The task: Edit the stretch from "List the series" through "median -0.050, box" by replacing "series" with "data series" and leaving everything else unchanged. Omit the pictures from your answer.

(Saved entries)
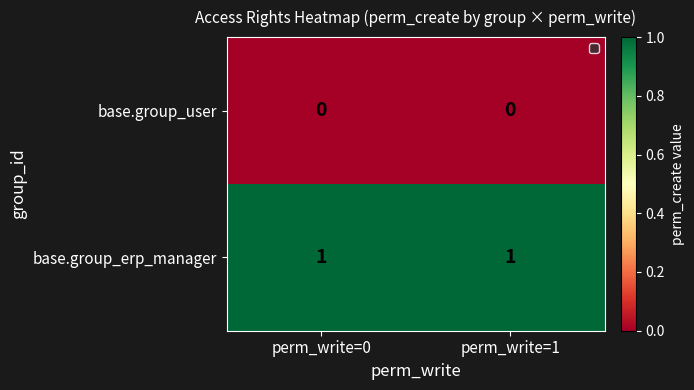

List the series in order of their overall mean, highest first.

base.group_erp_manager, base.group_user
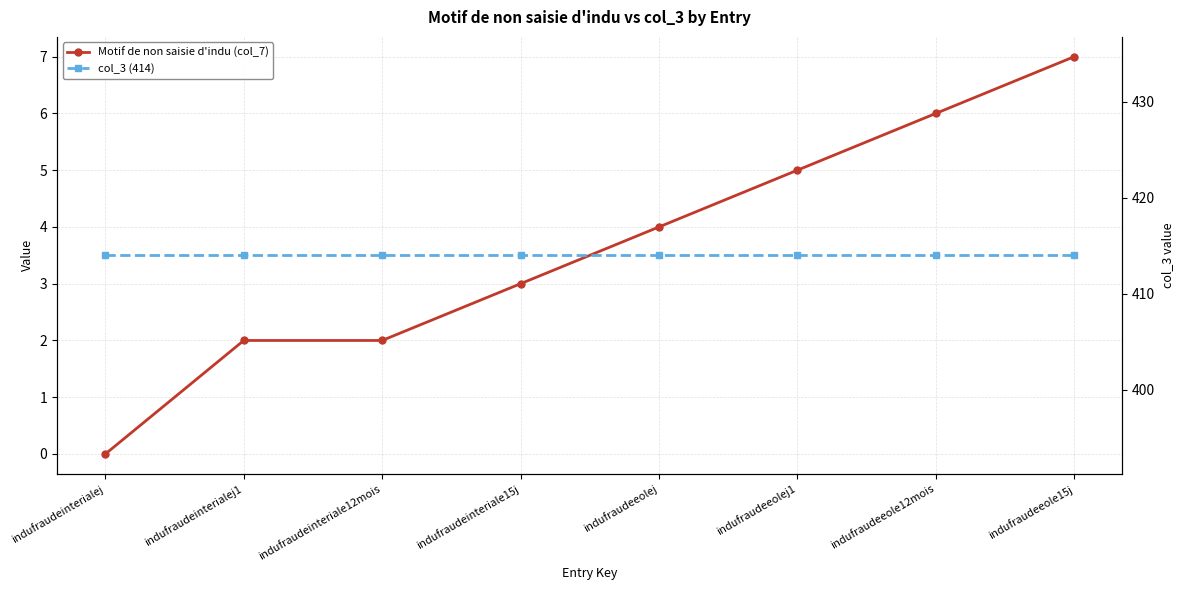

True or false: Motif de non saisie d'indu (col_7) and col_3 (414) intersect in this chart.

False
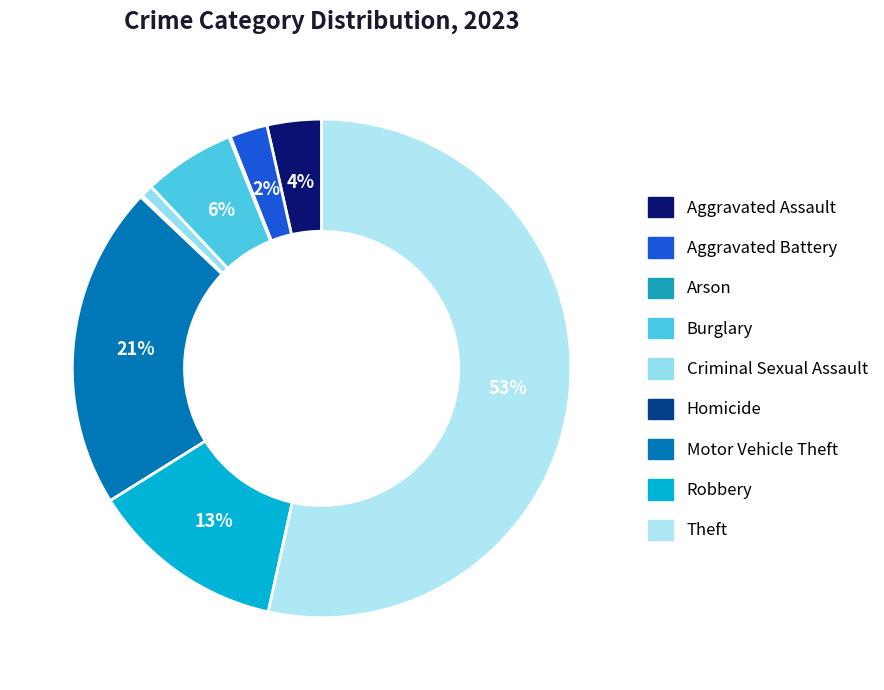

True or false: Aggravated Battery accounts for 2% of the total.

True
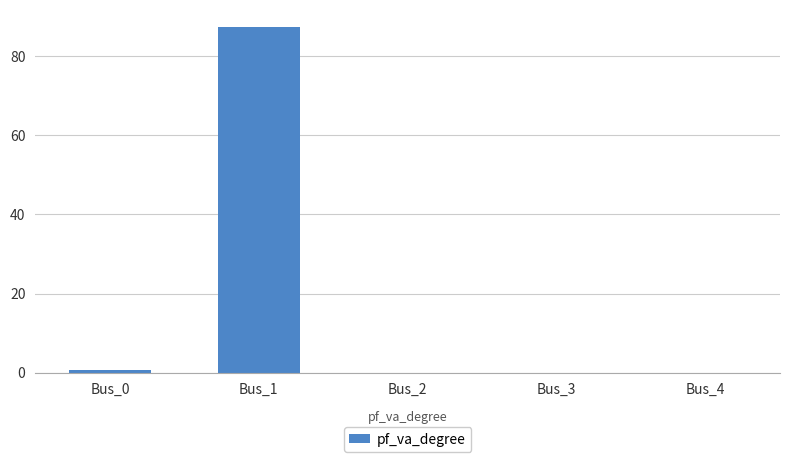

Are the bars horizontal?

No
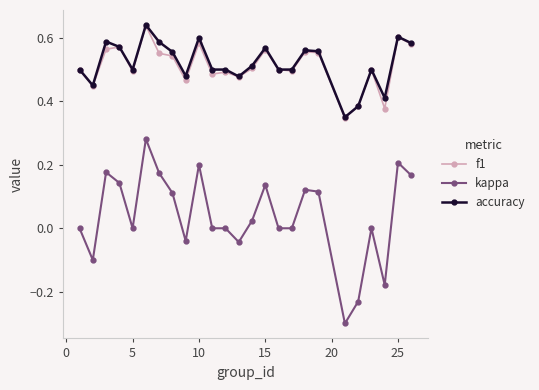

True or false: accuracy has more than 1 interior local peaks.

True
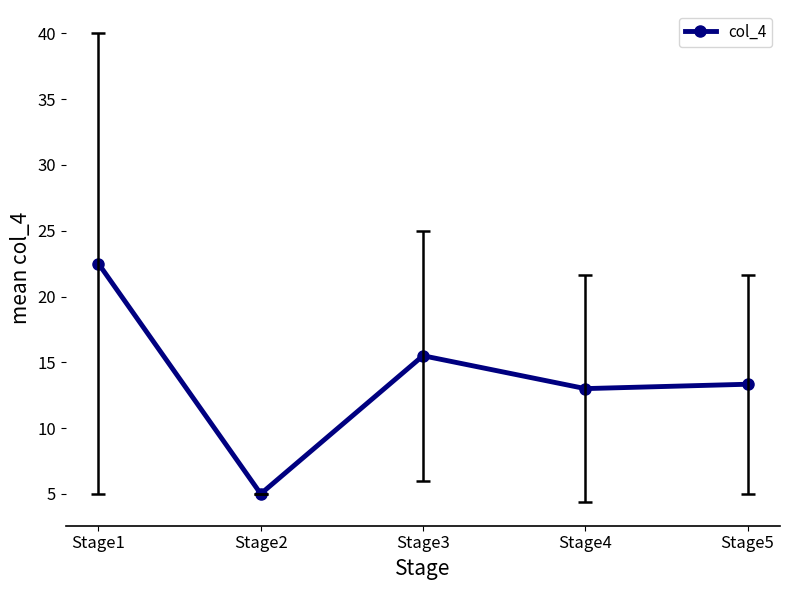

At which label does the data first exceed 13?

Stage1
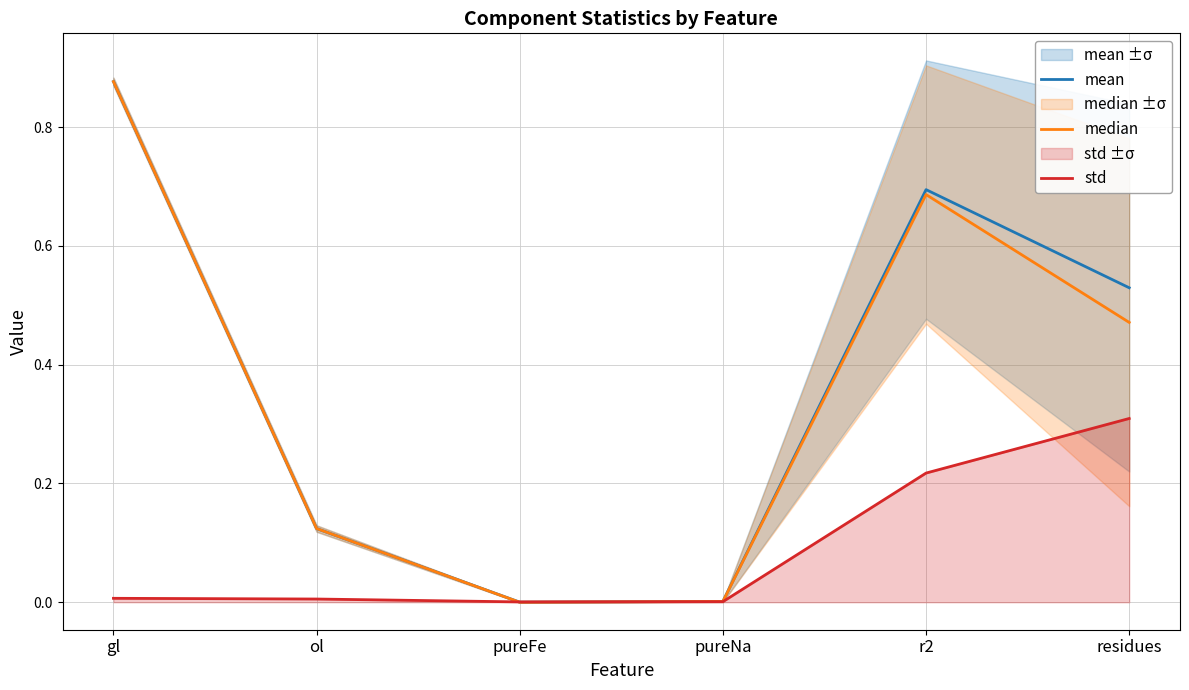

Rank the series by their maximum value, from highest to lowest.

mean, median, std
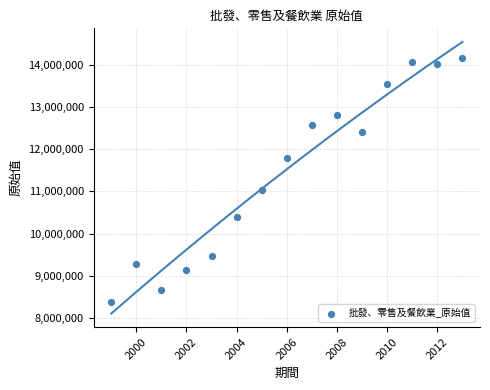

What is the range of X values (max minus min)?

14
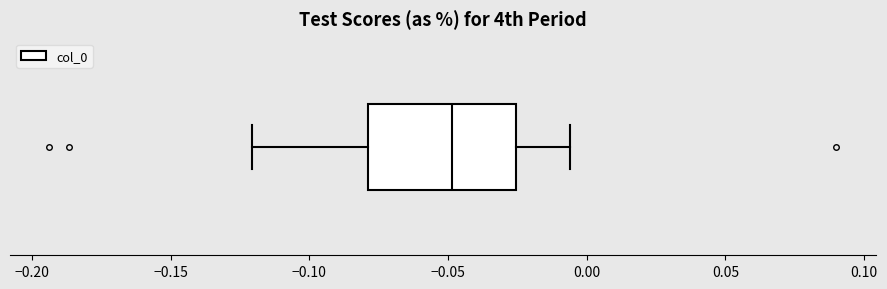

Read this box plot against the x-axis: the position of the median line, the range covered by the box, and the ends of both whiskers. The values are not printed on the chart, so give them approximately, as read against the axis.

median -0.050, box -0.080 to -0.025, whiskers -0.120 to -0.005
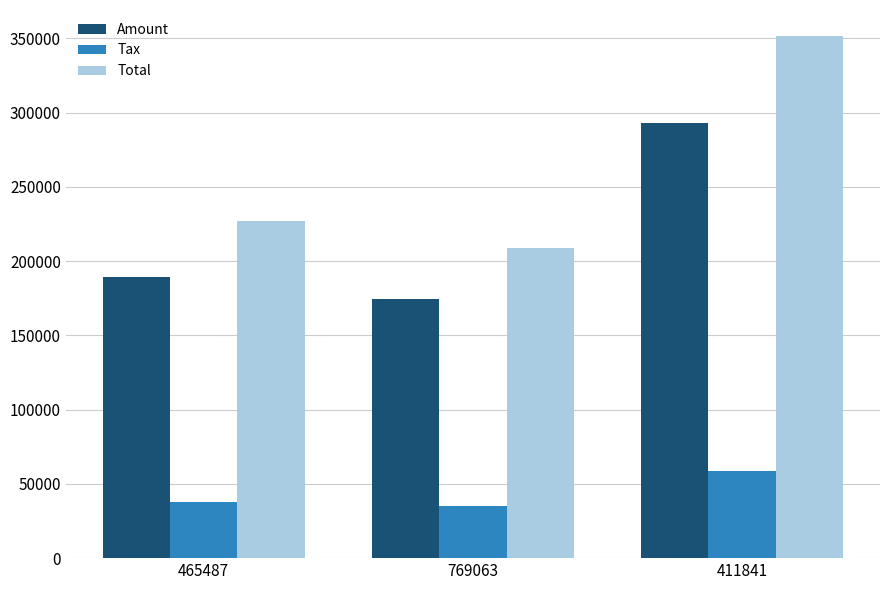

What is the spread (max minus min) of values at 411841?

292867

==

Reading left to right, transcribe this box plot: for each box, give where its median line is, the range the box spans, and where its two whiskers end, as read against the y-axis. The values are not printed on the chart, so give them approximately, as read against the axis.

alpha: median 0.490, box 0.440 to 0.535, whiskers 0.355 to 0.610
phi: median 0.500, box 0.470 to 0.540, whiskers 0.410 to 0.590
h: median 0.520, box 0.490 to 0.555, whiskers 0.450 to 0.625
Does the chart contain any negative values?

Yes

Solution to the problem:
List the data series in order of their overall mean, highest first.

base.group_erp_manager, base.group_user

True or false: Motif de non saisie d'indu (col_7) and col_3 (414) intersect in this chart.

False

True or false: Aggravated Battery accounts for 2% of the total.

True

Are the bars horizontal?

No

True or false: accuracy has more than 1 interior local peaks.

True

At which label does the data first exceed 13?

Stage1

Rank the data series by their maximum value, from highest to lowest.

mean, median, std

What is the range of X values (max minus min)?

14

Read this box plot against the x-axis: the position of the median line, the range covered by the box, and the ends of both whiskers. The values are not printed on the chart, so give them approximately, as read against the axis.

median -0.050, box -0.080 to -0.025, whiskers -0.120 to -0.005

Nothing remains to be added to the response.